Not that it has. Living with addicted or struggling loved ones means we will suffer. It might also mean that we are living with the false notion that we have to stay strong to help carry them while they are weak. It doesn’t always work that way. We can’t guarantee that we will be healthy and strong, or that we will even be around for that matter, when they are in crisis. The only one who can make that promise one hundred percent of the time is Jesus. He can handle the riptides in our lives. The hurricane force winds. The deep floods. The destructive tsunamis. And He can handle the aftermath.
“And a great windstorm arose, and the waves were breaking into the boat, so that the boat was already filling. But he was in the stern, asleep on the cushion. And they woke him and said to him, "Teacher, do you not care that we are perishing?" And he awoke and rebuked the wind and said to the sea, "Peace! Be still!" And the wind ceased, and there was a great calm.” Mark 4:37-39 ESV
He brings order back to the chaos. He speaks to the storm to be still and it obeys. He speaks to the confusion inside our heads and peace is restored. He calls to us, “Do not fear,” replacing our terror with faith.
“He said to them, "Why are you so afraid? Have you still no faith?" And they were filled with great fear and said to one another, "Who then is this, that even the wind and the sea obey him?"” Mark 4:40-41 ESV
Learning to Float
I struggle with the temptation to panic first before I talk myself off the ledge and remember who really is in control here. My desire is to learn to look to Jesus first. When I get news that could push my fear throttle from zero to sixty in five seconds flat, I am trying to learn to stop and take that pause. Stop flailing and tread water for a second.
Pray. Listen. Wait. Don’t panic. Look around.
Where’s Jesus?! Is he panicking? Is he thinking the absolute worst?
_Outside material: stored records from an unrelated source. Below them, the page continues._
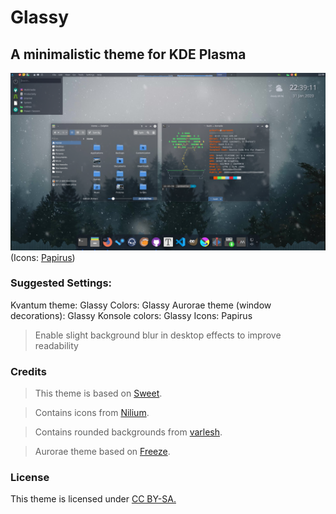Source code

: # Glassy
## A minimalistic theme for KDE Plasma 

![Glassy preview](glassy-plasma/preview/preview.png)
  (Icons: [Papirus](https://github.com/PapirusDevelopmentTeam/papirus-icon-theme))

### Suggested Settings:

Kvantum theme: Glassy
Colors: Glassy
Aurorae theme (window decorations): Glassy
Konsole colors: Glassy
Icons: Papirus

> Enable slight background blur in desktop effects to improve readability

### Credits
> This theme is based on [Sweet](https://store.kde.org/p/1294174).

> Contains icons from [Nilium](https://www.pling.com/p/1226329/).

> Contains rounded backgrounds from [varlesh](https://github.com/varlesh/rounded).

> Aurorae theme based on [Freeze](https://store.kde.org/p/1002663/).

### License
This theme is licensed under [CC BY-SA.](https://creativecommons.org/licenses/by-sa/4.0/)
No. He is sleeping. He is at peace. Why? Because he trusts His Father. That’s faith.
My heart longs for that kind of resolute faith. A faith that can weather these storms of life and not be afraid. No matter what the doctor says. No matter what the reports say. No matter what.
My prayer for myself and for you is that when we feel ourselves being pulled away from the shore, we will not panic and start flailing and screaming. We won’t begin to sink. We won’t keep staring back at the shore as it gets farther away, convincing ourselves that this is it. We aren’t going to survive. Instead, we will look to Jesus. What is he doing? What is he saying? Then, we will set our eyes on Him and swim as fast as we can away from the shore.